CI/CD has been a major ergonomics pain-point for our users. We want to implement the following improvements:

  • GitHub actions-compatible API: Take the YAML format you all know-and-love (or hate), and have it work directly on our self-hosted Argo-based CI/CD system.

  • Optionally decouple infrastructure and app code deployments: Our current CI/CD paradigm recommends that you do an infrastructure deployment to update the version of your application code that is running in our workloads. This can often add several minutes of latency to deployments. In the future, we will have direct integrations with container registries: as soon as your images are built, they are deployed instantly.

  • Replace Argo Events: Beyond having many, many bugs that we continually have to coordinate with upstream to fix, it also has a very obtuse syntax for connecting external events to workflows. We are going to bring this component in-house.

  • Nix builders: As Nix continues to gain popularity, we are going to be able to support building nix-based container images out of the box.

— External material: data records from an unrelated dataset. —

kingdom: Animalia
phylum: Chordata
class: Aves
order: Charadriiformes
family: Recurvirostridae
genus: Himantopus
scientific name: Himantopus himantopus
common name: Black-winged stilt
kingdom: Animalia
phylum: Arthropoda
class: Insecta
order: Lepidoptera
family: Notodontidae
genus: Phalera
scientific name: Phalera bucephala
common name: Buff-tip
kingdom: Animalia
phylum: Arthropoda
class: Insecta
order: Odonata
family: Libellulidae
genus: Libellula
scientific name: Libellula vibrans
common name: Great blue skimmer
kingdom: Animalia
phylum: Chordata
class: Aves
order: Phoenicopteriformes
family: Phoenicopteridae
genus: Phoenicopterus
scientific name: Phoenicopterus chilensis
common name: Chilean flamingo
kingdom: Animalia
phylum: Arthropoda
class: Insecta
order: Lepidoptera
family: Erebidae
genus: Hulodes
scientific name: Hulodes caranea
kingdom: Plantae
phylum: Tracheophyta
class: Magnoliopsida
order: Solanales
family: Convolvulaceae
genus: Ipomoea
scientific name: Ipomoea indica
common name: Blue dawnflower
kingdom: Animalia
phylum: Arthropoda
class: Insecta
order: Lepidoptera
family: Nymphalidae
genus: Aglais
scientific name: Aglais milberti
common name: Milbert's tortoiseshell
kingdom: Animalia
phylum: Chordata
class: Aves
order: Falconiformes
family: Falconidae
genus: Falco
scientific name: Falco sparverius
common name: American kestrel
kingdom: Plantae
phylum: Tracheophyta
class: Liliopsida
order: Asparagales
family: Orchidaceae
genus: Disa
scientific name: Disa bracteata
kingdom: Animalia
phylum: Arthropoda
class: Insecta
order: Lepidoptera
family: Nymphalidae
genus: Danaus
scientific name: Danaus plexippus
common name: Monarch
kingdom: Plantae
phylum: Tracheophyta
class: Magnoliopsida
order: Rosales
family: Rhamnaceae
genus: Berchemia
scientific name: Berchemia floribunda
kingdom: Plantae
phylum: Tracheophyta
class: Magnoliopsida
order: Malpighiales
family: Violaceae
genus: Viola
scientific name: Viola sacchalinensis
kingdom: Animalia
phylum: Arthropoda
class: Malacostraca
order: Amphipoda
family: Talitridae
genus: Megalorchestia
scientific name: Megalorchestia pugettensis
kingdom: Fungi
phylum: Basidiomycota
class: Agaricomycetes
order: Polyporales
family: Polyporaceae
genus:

Additionally, this will allow users to build images of their customized DevShells for use in their clusters.

Autopilot Improvements

As we have scaled up our number of paying support customers, it has become clear that we need to improve some of the standard tooling that we provide them.

What we will be adding:

  • Support dashboard: A central place where users can ask questions, open tickets, receive notifications, and track work that we are doing on your behalf.

  • ChatOps integrations: When you have questions about your systems, you want answers immediately — faster than any human could reasonably respond. So we are going to roll out some agentic AI tooling that will allow users to get answers 10x faster than is the norm today.

  • User-driven development: One thing that we love about our userbase is how excited they are to hack on the framework and tailor it to their unique needs. However, sometimes users want to make meaningful and positive changes to the core framework itself. Moving forward, we are going to roll-out agent-assisted development tooling that will allow users’ feature requests to automatically be actioned without them having to spin up our increasingly complex development tooling.